The packaging in the system is as follows: two chips fit on a compute card with 512 MB of memory. Sixteen of these compute cards are placed on a node board of which in turn 32 go into one cabinet. So, one cabinet contains 1024 chips, i.e., 2048 CPUs. For a maximal configuration 64 cabinets are coupled to form one system with 65,356 chips/130,712 CPUs. In normal operation mode one of the CPUs on a chip is used for computation while the other takes care of communication tasks. In this mode the Theoretical Peak Performance of the system is 183.5 Tflop/s. It is however possible when the communication requirements are very low to use both CPUs for computation, doubling the peak speed; hence the double entries in the System Parameters table above. The number of 360 Tflop/s is also the speed that IBM is using in its marketing material.

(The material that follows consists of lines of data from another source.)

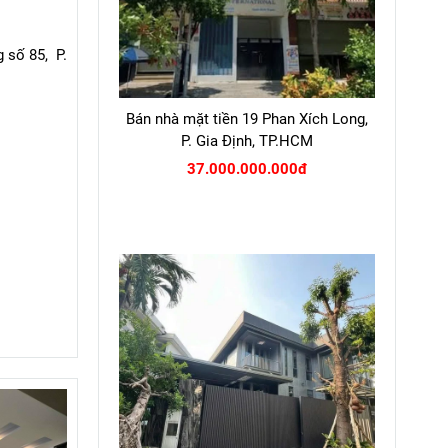
Bán nhà mặt tiền 19 Phan Xích Long,
P. Gia Định, TP.HCM
37.000.000.000đ
 số 85, P.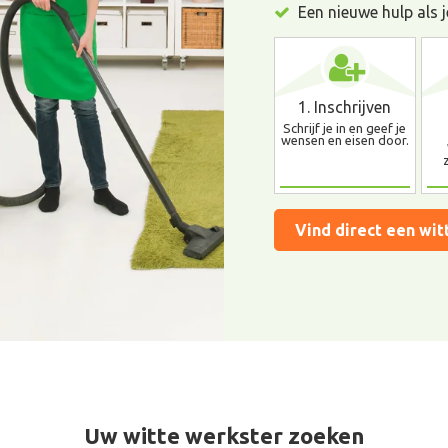
Een nieuwe hulp als j
1. Inschrijven
Schrijf je in en geef je
wensen en eisen door.
Vind direct een wit
Uw witte werkster zoeken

The BlueGene/L possesses no less than 5 networks, 2 of which are of interest for inter-processor communication: a 3-D torus network and a tree network. The torus network is used for most general communication patterns. The tree network is used for often occurring collective communication patterns like broadcasting, reduction operations, etc. The hardware bandwidth of the tree network is twice that of the torus: 350 MB/s against 175 MB/s per link.

BlueGene/P
Very recently the second generation BlueGene system, the BlueGene/P has been announced. A first system is expected to be installed this year. The macro-architecture of the BlueGene/P is very similar to that of the L model, except that about everything in the system is faster and bigger. The chip is a variant of the PowerPC 450 family and will run at 850 MHz. As, like in the BlueGene/L processor 4 floating-point instructions can be performed per cycle, the theoretical peak performance is 3.4 Gflop/s. Four processor cores reside on a chip (as opposed to 2 in the L model). The L3 cache grows from 4 to 8 MB and the memory per chip increases four-fold to 2 GB. In addition the bandwidth in B/cycle has doubled and becomes 13.6 GB/s. Unlike the dual-core BlueGene/L chip the quad-core model P chip can work in true SMP mode, making it amenable to the use of OpenMP.

One board in the system carries 32 quad-core chips while again 32 boards can be fitted in one rack with 4,096 cores. A rack therefore has a heoretical Peak Performance of 13.9 Tflop/s. The IBM Press release sets the maximum number of cores in a system to 884,736 in 216 racks and a Theoretical Peak Performance of 3 Pflop/s. The higher bandwidth of the main communication networks (torus and tree) also goes up by a factor of about 2 while the latency is halved.

Like the BlueGene/L the P model is very energy-efficient: a 1024-processor (4096-core) rack only draws 40 KW.

Measured Performances:
Obviously no results for the BlueGene/P are available yet but in [49] a speed of 280.6 Tflop/s on the HPC Linpack benchmark for the BlueGene/L is reported, solving a linear system of size N = 1,769,471, with 131,072 processors amounting to an efficiency of 76%.